Model performance under noise in point cloud

The figure above shows the model's performance under different levels of noises injected into the point cloud. The noises are modeld as independent Gaussian distributions for each point in the point cloud, and we vary the standard deviation of the Gaussian to represent differnet levels of noises.

The left plot shows the force prediction mean absolute error under different levels of noise, and the right shows the contact prediction F1 score with different levels of noise. The x aixs is in units of meter. We note that the force model is robust to a small amount of noise, whie the contact model is robust to larger amount of noises.

Note that the model is trained without injecting any noises.
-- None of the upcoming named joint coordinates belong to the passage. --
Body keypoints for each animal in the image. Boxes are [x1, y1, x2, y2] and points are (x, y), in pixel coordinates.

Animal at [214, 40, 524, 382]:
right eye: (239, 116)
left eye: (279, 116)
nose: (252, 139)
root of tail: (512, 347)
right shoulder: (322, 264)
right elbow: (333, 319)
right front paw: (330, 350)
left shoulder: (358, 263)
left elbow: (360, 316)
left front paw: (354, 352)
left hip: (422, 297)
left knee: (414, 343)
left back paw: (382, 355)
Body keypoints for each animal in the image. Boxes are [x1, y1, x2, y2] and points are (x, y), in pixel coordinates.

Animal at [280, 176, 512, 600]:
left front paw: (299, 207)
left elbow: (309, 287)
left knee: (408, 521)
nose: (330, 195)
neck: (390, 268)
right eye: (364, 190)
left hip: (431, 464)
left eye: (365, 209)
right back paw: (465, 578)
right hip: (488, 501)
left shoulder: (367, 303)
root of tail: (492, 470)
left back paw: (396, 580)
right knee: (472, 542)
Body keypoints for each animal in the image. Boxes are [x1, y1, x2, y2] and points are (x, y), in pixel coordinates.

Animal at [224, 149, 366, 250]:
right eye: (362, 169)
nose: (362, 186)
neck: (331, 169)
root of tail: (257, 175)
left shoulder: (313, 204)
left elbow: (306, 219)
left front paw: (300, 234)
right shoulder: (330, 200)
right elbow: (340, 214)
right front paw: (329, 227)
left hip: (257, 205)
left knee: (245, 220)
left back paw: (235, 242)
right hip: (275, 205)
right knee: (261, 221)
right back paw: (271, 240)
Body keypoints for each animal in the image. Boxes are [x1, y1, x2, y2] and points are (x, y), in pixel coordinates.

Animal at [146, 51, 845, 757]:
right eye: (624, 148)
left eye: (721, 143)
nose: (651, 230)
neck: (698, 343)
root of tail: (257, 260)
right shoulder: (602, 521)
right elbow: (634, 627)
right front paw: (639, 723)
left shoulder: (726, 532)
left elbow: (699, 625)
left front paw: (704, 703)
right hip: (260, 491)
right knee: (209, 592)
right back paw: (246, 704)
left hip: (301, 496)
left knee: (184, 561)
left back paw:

We can potentially make the model more robust to such noises by injecting noises into the point cloud at training time.

More experimental results

We also report the percentage of error, i.e., the ratio between the force prediction MAE and the mean value of the ground-truth force of the dataset, for the best methods on each dataset. For assistive dressing, the PointNet++-S has an error percentage of 33.1%, for assistive bathing, the GNN-S has an error percentage of 34.0%, for dish washing, the GNN-A model has an error percentage of 43.2%, and for primitive shapes, the GNN-S model has an error percentage of 68% due to the large variation for this task.

On a NVIDIA 3090 GPU, the inference time for the GNN force model is ~10ms, and the inference time for the PointNet++ force model is ~20ms. The inference time for the GNN contact model is ~10ms, and the inference time for the PointNet++ contact model is ~20ms.